For the Six Months Ended April 30, 2012
 
(In thousands)
 
Homebuilding
   
Land Development
   
Total
 
                   
Revenues
  $ 131,131     $ 6,083     $ 137,214  
Cost of sales and expenses
    (126,487 )     (4,585 )     (131,072 )
Joint venture net income
  $ 4,644     $ 1,498     $ 6,142  
Our share of net income
  $ 984     $ 749     $ 1,733  

   
For the Six Months Ended April 30, 2011
 
(In thousands)
 
Homebuilding
   
Land Development
   
Total
 
                   
Revenues
  $ 52,521     $ 6,639     $ 59,160  
Cost of sales and expenses
    (60,428 )     (6,139 )     (66,567 )
Joint venture net (loss) income
  $ (7,907 )   $ 500     $ (7,407 )
Our share of net (loss) income
  $ (3,929 )   $ 280     $ (3,649 )

“Income (loss) from unconsolidated joint ventures” is reflected as a separate line in the accompanying Condensed Consolidated Statements of Operations and reflects our proportionate share of the income or loss of these unconsolidated homebuilding and land development joint ventures.  The difference between our share of the income or loss from these unconsolidated joint ventures disclosed in the tables above compared to the Condensed Consolidated Statements of Operations for the three and six months ended April 30, 2012 and 2011, is due primarily to one joint venture that had net income for which we do not get any share of the profit because of the cumulative equity position of the joint venture, the reclassification of the intercompany portion of management fee income from certain joint ventures, and the deferral of income for lots purchased by us from certain joint ventures.

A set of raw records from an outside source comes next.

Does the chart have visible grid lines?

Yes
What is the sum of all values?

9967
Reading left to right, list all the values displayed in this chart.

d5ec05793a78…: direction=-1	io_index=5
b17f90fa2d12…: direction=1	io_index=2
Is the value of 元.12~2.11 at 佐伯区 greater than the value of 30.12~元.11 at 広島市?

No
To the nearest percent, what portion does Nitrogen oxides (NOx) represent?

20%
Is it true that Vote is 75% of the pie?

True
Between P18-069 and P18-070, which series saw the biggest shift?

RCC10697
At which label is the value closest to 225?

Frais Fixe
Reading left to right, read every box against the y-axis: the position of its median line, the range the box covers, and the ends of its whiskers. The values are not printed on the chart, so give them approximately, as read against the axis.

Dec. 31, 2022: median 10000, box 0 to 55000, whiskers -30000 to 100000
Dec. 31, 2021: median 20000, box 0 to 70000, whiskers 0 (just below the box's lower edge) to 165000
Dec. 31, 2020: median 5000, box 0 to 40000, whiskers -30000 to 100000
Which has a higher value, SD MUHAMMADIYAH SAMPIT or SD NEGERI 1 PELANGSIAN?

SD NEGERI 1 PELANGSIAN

In determining whether or not we must consolidate joint ventures where we are the manager of the joint venture, we assess whether the other partners have specific rights to overcome the presumption of control by us as the manager of the joint venture.  In most cases, the presumption is overcome because the joint venture agreements require that both partners agree on establishing the operations and capital decisions of the partnership, including budgets in the ordinary course of business.

Typically, our unconsolidated joint ventures obtain separate project-specific mortgage financing. The amount of financing is generally targeted to be no more than 50% of the joint venture’s total assets.  For our more recent joint ventures, obtaining financing has become challenging, therefore, some of our joint ventures are capitalized only with equity. However, for our most recent joint venture, a portion of our partner's contribution was in the form of mortgage financing. Including the impact of impairments recorded by the joint ventures, the average debt to capitalization ratio of all our joint ventures is currently 54%. Any joint venture financing is on a nonrecourse basis, with guarantees from us limited only to performance and completion of development, environmental warranties and indemnification, standard indemnification for fraud, misrepresentation and other similar actions, including a voluntary bankruptcy filing.  In some instances, the joint venture entity is considered a VIE under ASC 810-10 "Consolidation – Overall" due to the returns being capped to the equity holders; however, in these instances, we are not the primary beneficiary, and therefore we do not consolidate these entities.